I continued to enter the Showcase Contest every month with chemist printed 6×4’s until the day I opened the Magazine and there it was THE OLD CAR by John Walker. Over the next few years my images did very well in the contest and I even had an article published.
Over the years photography became quite a force in my life with teaching it as a guest at Pilbara High Schools or documenting the country of an old Aboriginal Elder, then 20 years later sharing those images with her grandchildren. Walking my Mum down the aisle and shooting her wedding at the same time etc. I believe that without THE OLD CAR, my15 sec of fame, living north of the black stump without the challenge or the audience with just a box of photo’s, I would have given it away. So, when someone asks me how to improve their photography, I tell them to read the camera’s manual, buy camera magazines and enter contests.
For 30 years my camera has travelled Australia from the Pilbara, with its 45 degree days, through the remote dusty outback of South Australia, to the Central Highlands of Tasmania where it snowed only last week. My images have been proudly displayed on walls along the way.
The photography world has changed since I first held that dented Olympus film camera. With the billions of images people are exposed to in today’s media, the true nature of photography to me is the image that somebody prints, frames and hangs on the wall. Seeing one of my images on someone’s wall 15 years on is humbling, as it should be. Stealing that frozen moment in time, with its shapes colours and subject, is what we do as photographers. Digital or film is fundamentally still photography and it’s only the old timer who can always feel the difference. Adobe Lightroom and Photoshop have become my editors for sharpening cropping or going all out arty if the mood strikes me. HDR and Panorama stitching have replaced the good old double exposure and other tricks.

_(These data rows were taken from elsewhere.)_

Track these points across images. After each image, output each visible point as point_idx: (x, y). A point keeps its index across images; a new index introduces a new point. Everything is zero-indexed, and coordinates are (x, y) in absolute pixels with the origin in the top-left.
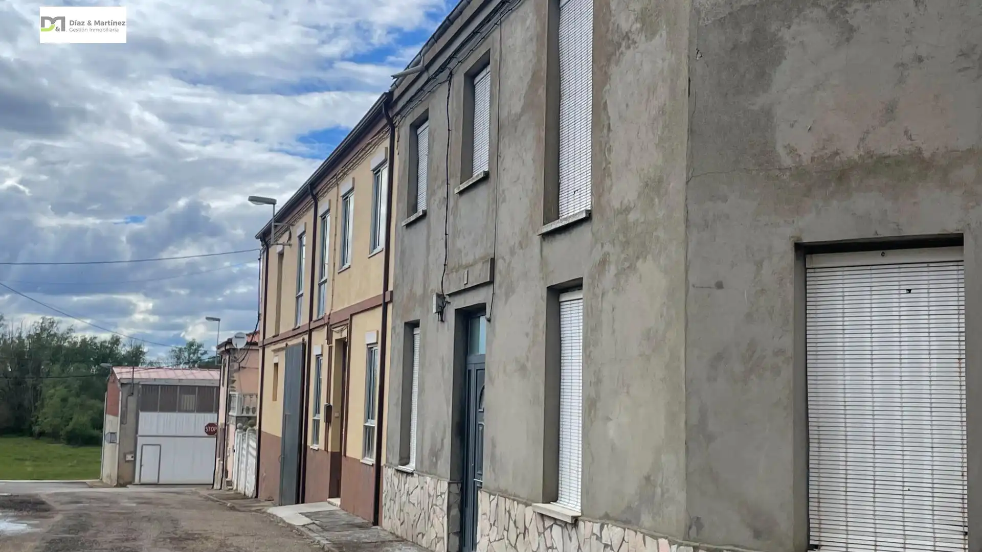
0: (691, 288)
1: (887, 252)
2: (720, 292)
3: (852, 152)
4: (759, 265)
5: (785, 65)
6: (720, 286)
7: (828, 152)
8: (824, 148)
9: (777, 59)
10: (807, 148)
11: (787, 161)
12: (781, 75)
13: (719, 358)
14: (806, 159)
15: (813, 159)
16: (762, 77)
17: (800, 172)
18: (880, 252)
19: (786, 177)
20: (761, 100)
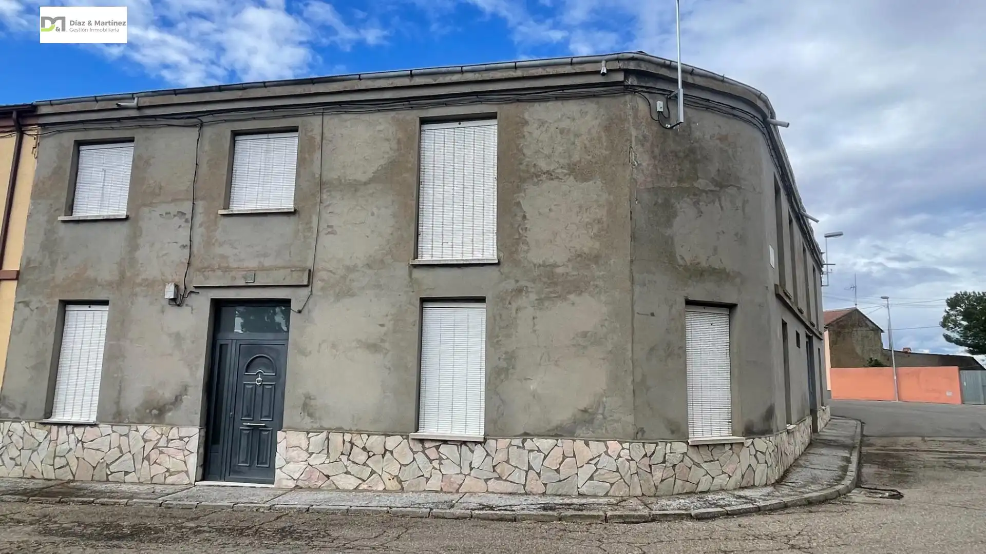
0: (636, 315)
1: (706, 307)
2: (653, 317)
3: (704, 264)
4: (671, 307)
5: (678, 219)
6: (653, 315)
7: (696, 262)
8: (694, 260)
9: (675, 215)
10: (688, 259)
11: (681, 262)
12: (677, 222)
13: (652, 349)
14: (689, 264)
15: (691, 264)
16: (669, 222)
17: (686, 268)
18: (703, 307)
19: (681, 269)
20: (668, 232)
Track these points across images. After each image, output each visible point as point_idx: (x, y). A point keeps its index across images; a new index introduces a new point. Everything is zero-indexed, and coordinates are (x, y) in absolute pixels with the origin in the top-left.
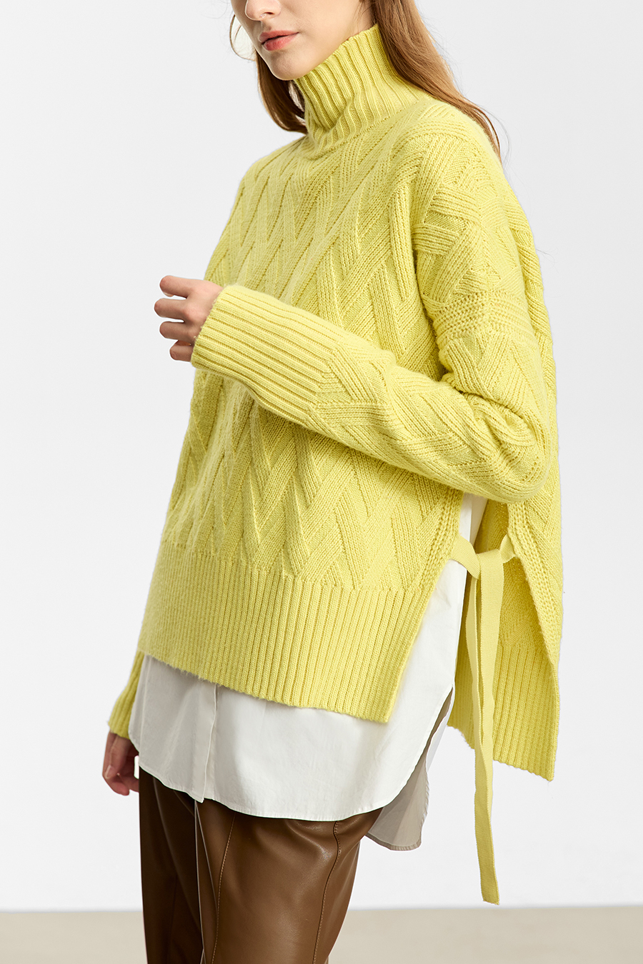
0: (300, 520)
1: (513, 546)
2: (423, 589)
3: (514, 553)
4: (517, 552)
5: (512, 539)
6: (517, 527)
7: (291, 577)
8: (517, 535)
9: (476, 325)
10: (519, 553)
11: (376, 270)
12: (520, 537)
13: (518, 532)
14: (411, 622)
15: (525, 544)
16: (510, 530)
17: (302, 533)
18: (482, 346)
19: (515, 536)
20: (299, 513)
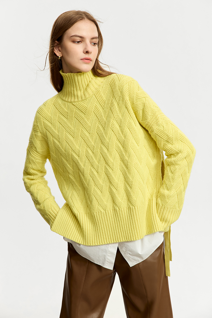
0: (130, 192)
7: (133, 207)
9: (159, 121)
11: (127, 121)
17: (132, 195)
18: (162, 125)
20: (130, 190)
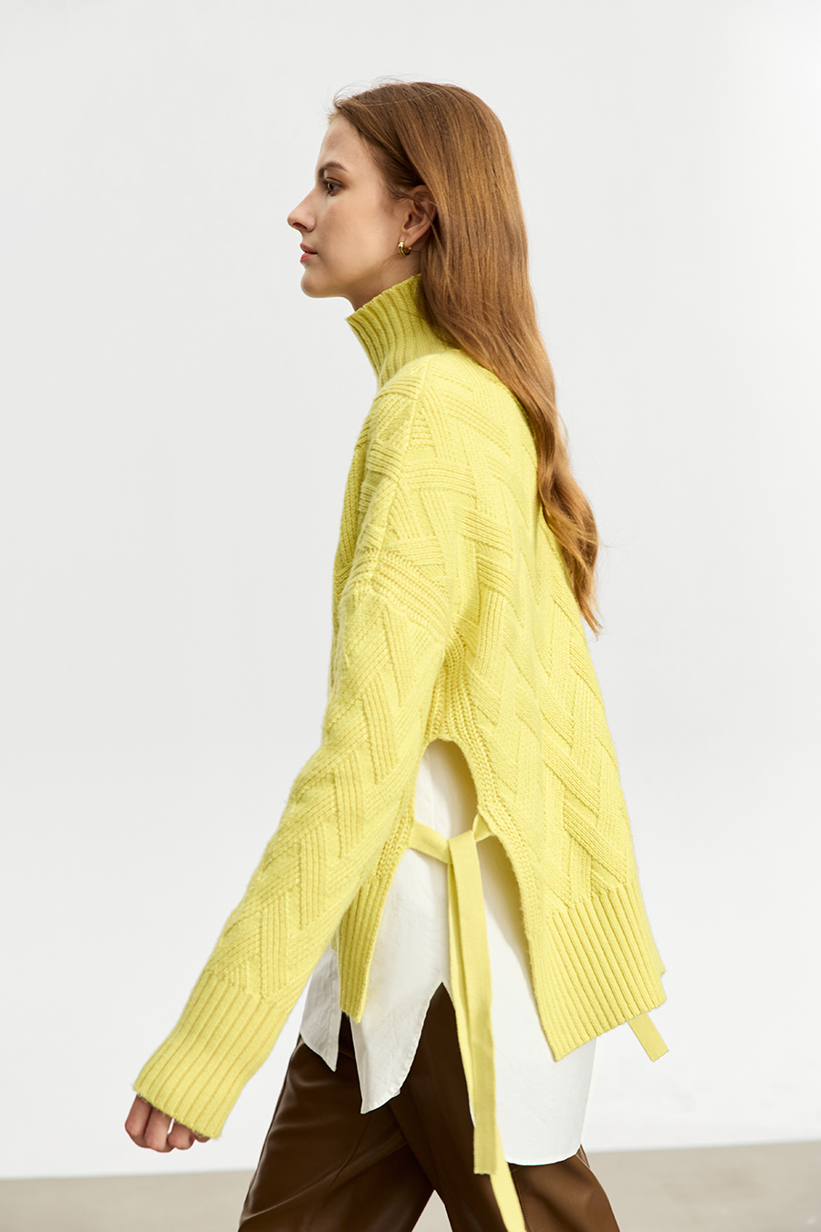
1: (486, 824)
2: (381, 880)
3: (490, 831)
4: (493, 830)
5: (485, 817)
6: (487, 803)
8: (489, 812)
10: (495, 831)
12: (492, 813)
13: (490, 809)
14: (371, 915)
15: (499, 819)
16: (480, 808)
19: (487, 814)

Today my gear is all digital – a Nikon D3100, D7000, Fine Pix P900 with 2000 mm zoom and the latest in the stable a Canon Eos 90D (bought after reading the review in Australian Camera) not leaving out my little pocket camera a Panasonic Lumix DMG-FT-10 that does great underwater video and last but not least an old Minolta Dynax 500Si film camera rescued from the local tip.
I often wonder if the people carrying all that flash camera gear, making me feel like a photographer’s poor cousin with lens envy thrown in, know even half of what their equipment can do. Do they think the flasher the camera the more magical the shutter button is on Auto. I guess it’s a sign of the times. Yes, I know I’m starting to sound like those old timers and I’m still looking for the two white emus after 30 years.
Then there are the photographers who hit you right between the eyes with images so real, perfectly connecting you with the world around and I can only think WOW!